Recommended Read: How to Negotiate Your Salary Via Email (With Examples)


Step #2: Trim Spending


Take a magnifying glass to your current spending and separate items in the want-to-have bucket versus those that are more of the must-have variety. For example, groceries are non-negotiable, while going out to lunch isn’t necessary.


Step #3: Lower The Cost of Homeownership By Bringing in a Tenant


Renting out your basement or a spare bedroom can lower the cost you must now cover for your mortgage and other expenses. If you’re unsure that a year-round tenant is for you, start with something more temporary, such as renting out a spare bedroom or basement through a short-term rental platform.

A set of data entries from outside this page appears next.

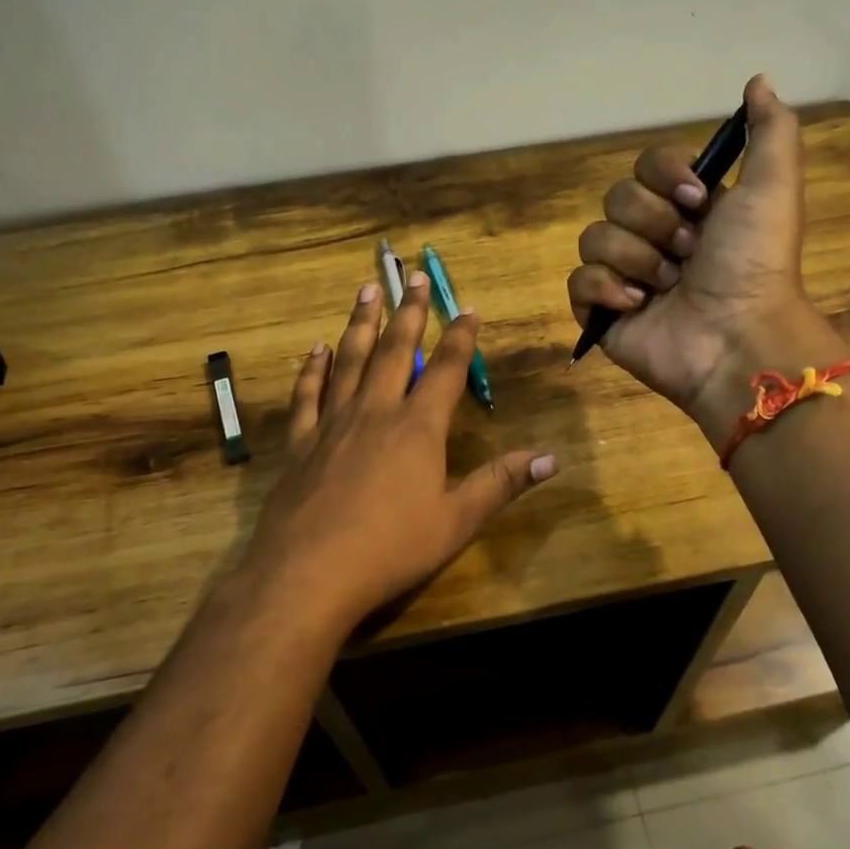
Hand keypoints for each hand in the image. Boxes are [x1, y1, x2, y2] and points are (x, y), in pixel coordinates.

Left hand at [238, 273, 556, 632]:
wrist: (308, 573)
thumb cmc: (391, 548)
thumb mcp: (456, 521)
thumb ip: (500, 483)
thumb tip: (550, 458)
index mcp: (417, 427)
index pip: (445, 370)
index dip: (460, 338)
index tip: (468, 308)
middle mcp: (375, 412)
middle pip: (393, 350)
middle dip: (408, 312)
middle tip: (411, 276)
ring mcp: (332, 423)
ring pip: (348, 360)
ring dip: (360, 323)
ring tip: (367, 290)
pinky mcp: (299, 443)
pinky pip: (307, 395)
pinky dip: (313, 369)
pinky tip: (316, 350)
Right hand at [568, 75, 838, 429]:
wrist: (736, 337)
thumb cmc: (754, 263)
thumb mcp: (774, 187)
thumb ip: (770, 131)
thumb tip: (758, 79)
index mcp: (688, 210)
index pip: (646, 166)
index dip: (665, 177)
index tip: (698, 200)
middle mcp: (654, 237)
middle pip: (617, 199)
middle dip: (654, 224)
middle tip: (688, 253)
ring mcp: (625, 276)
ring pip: (594, 237)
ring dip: (636, 259)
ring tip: (666, 287)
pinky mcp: (603, 313)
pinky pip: (578, 281)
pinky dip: (605, 290)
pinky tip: (637, 305)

Recommended Read: 6 Ways to Make Extra Income Using Your Home


Step #4: Consider Moving Elsewhere to Afford Your Housing Expenses


Selling your house can be a tough pill to swallow, especially if it’s your dream home. However, after evaluating all your options, from cutting back on non-essential expenses to becoming a full-time or part-time landlord, if you find that you’re still coming up short each month, then selling might be the best solution for your situation at this time.


If you’re house poor, consider buying a more affordable home or even going back to renting to give yourself some time to increase your savings and strengthen your finances.


Man counting cash


Can Being House Poor Affect Your Credit Score?


In a word, absolutely. It’s important to avoid becoming house poor to insulate yourself from financial shocks, such as an emergency roof repair, that can suddenly leave you unable to make a mortgage payment. 


Similar to missed credit card payments, missed or late mortgage payments can be reported to the three major credit unions, Equifax, Experian, and TransUnion, stay on your credit report for up to seven years, and cause your credit score to drop. 


Also, if you miss four mortgage payments in a row, your lender may foreclose on your home, forcing your hand to sell your dream home anyway. Plus, missed and late payments can make it tougher to qualify for another mortgage to enable you to buy a home in the future.


Recommended Read: Why Your Credit Score Matters When Purchasing a Home


The Money Wrap-Up


Becoming house poor is a risk that homeowners can avoid at the front end by sticking to a homebuying budget on an ongoing basis and finding ways to increase their income and trim their expenses. If you find that you’re already house poor, there are steps you can take to alleviate the financial burden, from taking on a roommate to finding a more affordable home.